El odio es único: no hay diferencia entre el odio individual y colectivo; quien detesta a un individuo está prácticamente siempre llevado a sucumbir al odio colectivo —religioso, ideológico, doctrinal, social, nacional, o de cualquier otro tipo—; es una especie de embudo que termina por aspirar a todos aquellos con la inclinación al odio individual. Pues bien, su caldo de cultivo, el potencial humano de todos los odios colectivos, está constituido por ese grupo de personas capaces de odiar a un individuo.

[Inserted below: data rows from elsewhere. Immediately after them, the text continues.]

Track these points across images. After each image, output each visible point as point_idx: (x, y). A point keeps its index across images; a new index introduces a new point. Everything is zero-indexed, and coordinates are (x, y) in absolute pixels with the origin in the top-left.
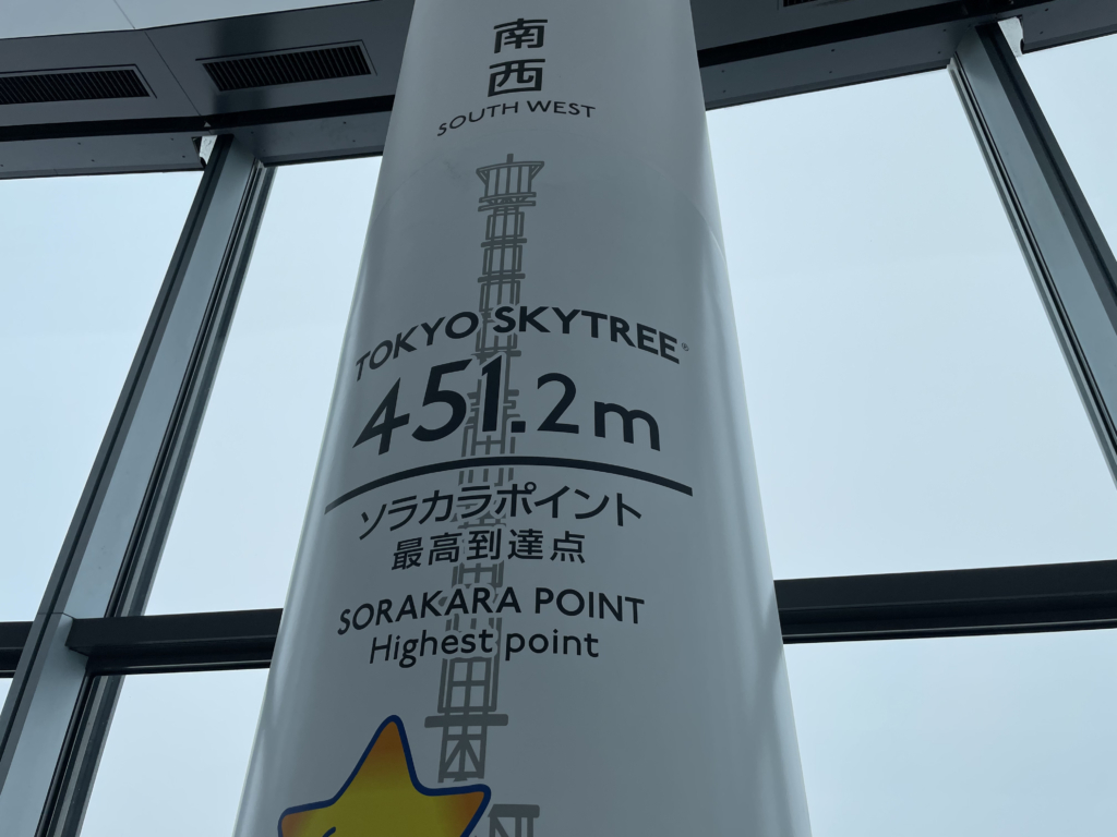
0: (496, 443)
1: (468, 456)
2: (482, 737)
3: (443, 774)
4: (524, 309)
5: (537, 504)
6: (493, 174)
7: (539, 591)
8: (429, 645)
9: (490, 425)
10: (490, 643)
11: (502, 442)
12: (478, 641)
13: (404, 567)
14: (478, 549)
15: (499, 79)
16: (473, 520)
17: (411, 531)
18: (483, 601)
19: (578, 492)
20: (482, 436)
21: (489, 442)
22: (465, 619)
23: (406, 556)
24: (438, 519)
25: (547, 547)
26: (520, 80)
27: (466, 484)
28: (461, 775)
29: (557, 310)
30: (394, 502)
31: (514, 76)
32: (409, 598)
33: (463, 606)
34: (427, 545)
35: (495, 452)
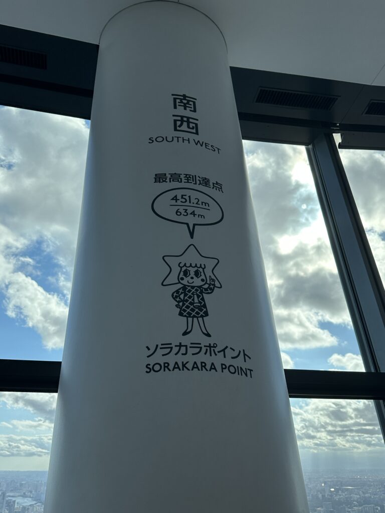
26: (188, 127)
31: (185, 124)
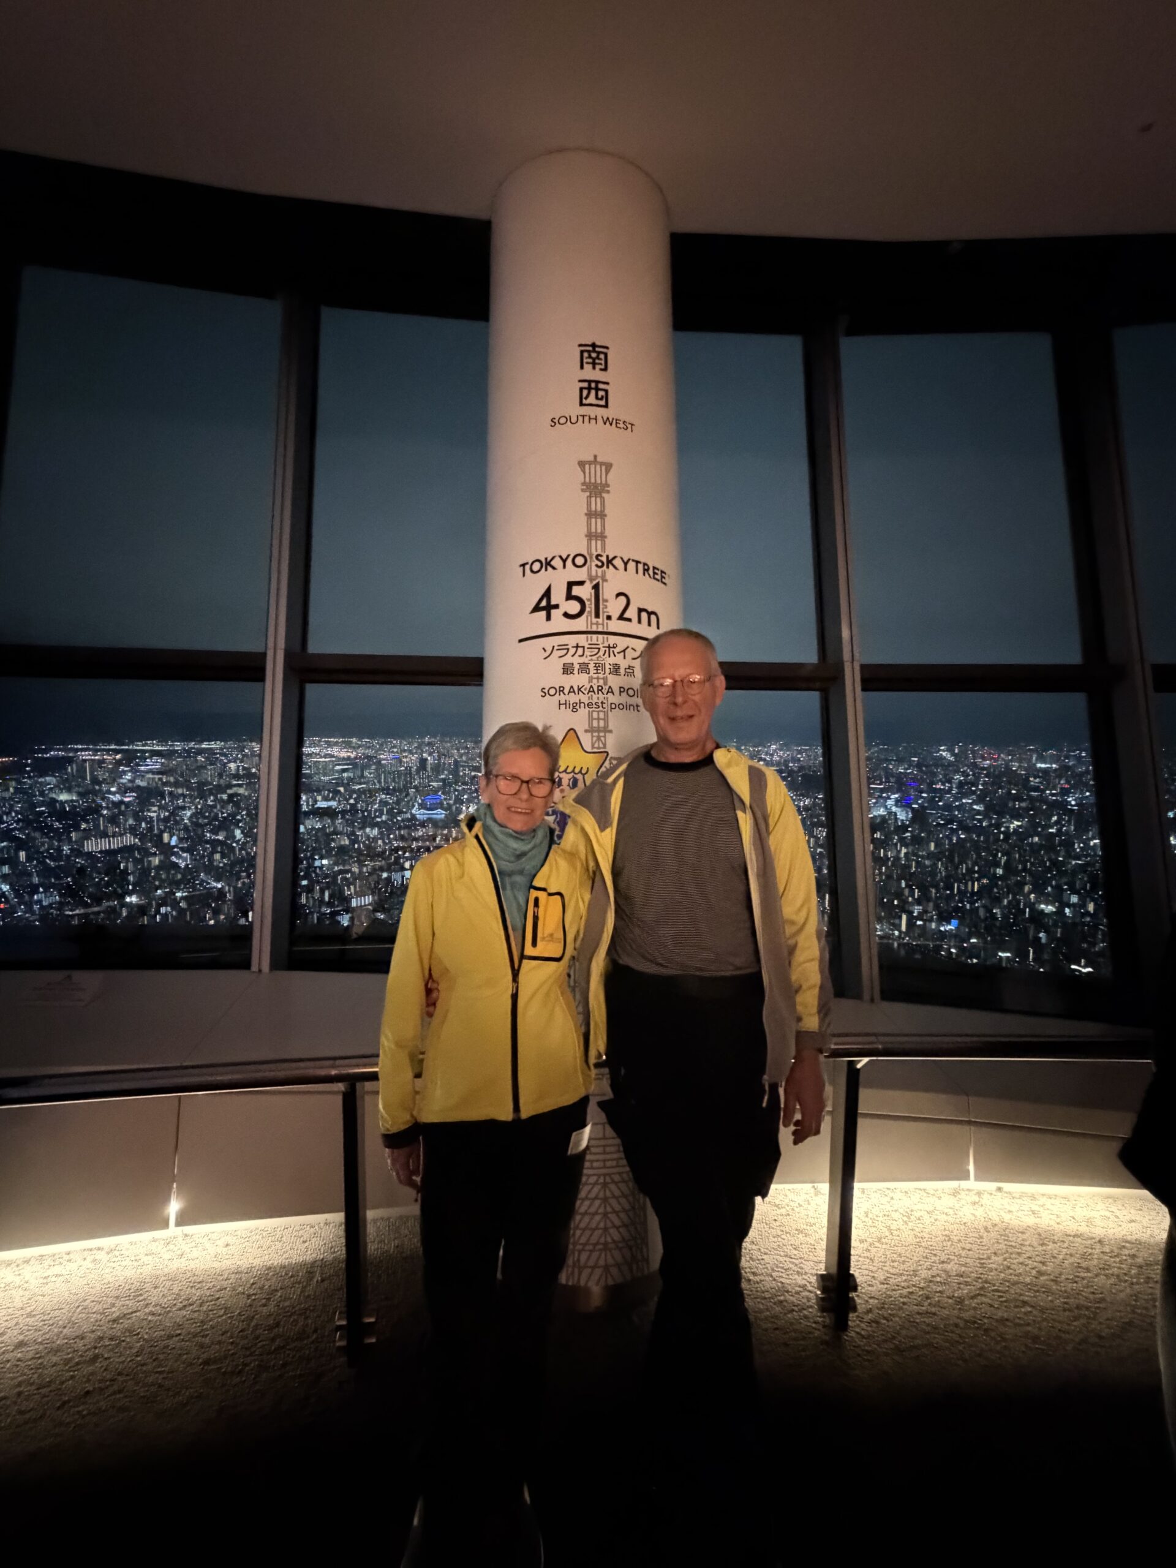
0: (600, 624)
1: (589, 629)
2: (605, 737)
3: (593, 747)
4: (607, 557)
5: (618, 653)
6: (587, 466)
7: (620, 688)
8: (582, 705)
9: (597, 615)
10: (604, 706)
11: (603, 625)
12: (600, 705)
13: (567, 674)
14: (597, 670)
15: (585, 392)
16: (594, 658)
17: (568, 659)
18: (601, 690)
19: (632, 649)
20: (594, 620)
21: (597, 624)
22: (595, 697)
23: (567, 669)
24: (580, 656)
25: (622, 671)
26: (597, 398)
27: (590, 642)
28: (599, 748)
29: (622, 558)
30: (559, 646)
31: (593, 392)
32: (572, 687)
33: (594, 691)
34: (577, 667)
35: (600, 629)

Más aún: el odio colectivo, compartido, difundido y profundizado por las personas capaces de odiar, ofrece una especial atracción magnética; consecuentemente, es capaz de tragar dentro de su embudo a un número ilimitado de personas que, en un principio, no manifestaban ninguna capacidad para el odio. Se trata de personas pequeñas y débiles, de espíritus perezosos, incapaces de pensar de forma independiente y, por lo tanto, proclives a sucumbir a la sugerente influencia de aquellos que odian. La fuerza de atracción del odio colectivo —infinitamente más peligrosa que el odio que siente un individuo a otro— se enraíza en varias de sus aparentes ventajas:

1. El odio colectivo libera del sentimiento de soledad, de abandono, de debilidad, de impotencia y de estar olvidado, lo que ayuda a las personas en cuestión a poder afrontar su complejo de fracaso y de subestima. Les ofrece una comunidad, les forma en una especial fraternidad basada en un sencillo modo de comprensión unificador: en esa comunidad, su presencia carece de obligaciones, las condiciones para afiliarse son fáciles de cumplir y nadie ha de temer el fracaso en las pruebas de admisión: nada más simple que este compartir el objeto común de repulsión y este adoptar la ideología común del «perjuicio» que se encuentra en el origen de la repulsión. ¡Sería tan cómodo y comprensible decir, por ejemplo, que toda la infelicidad de este mundo —y, especialmente, la angustia de toda alma frustrada— debe ser atribuida a los alemanes, a los árabes, a los negros, a los vietnamitas, a los húngaros, a los checos, a los gitanos o a los judíos! Siempre es posible encontrar la suficiente cantidad de vietnamitas, de húngaros, de checos, de gitanos o de judíos cuyo comportamiento demuestre que todo es culpa suya.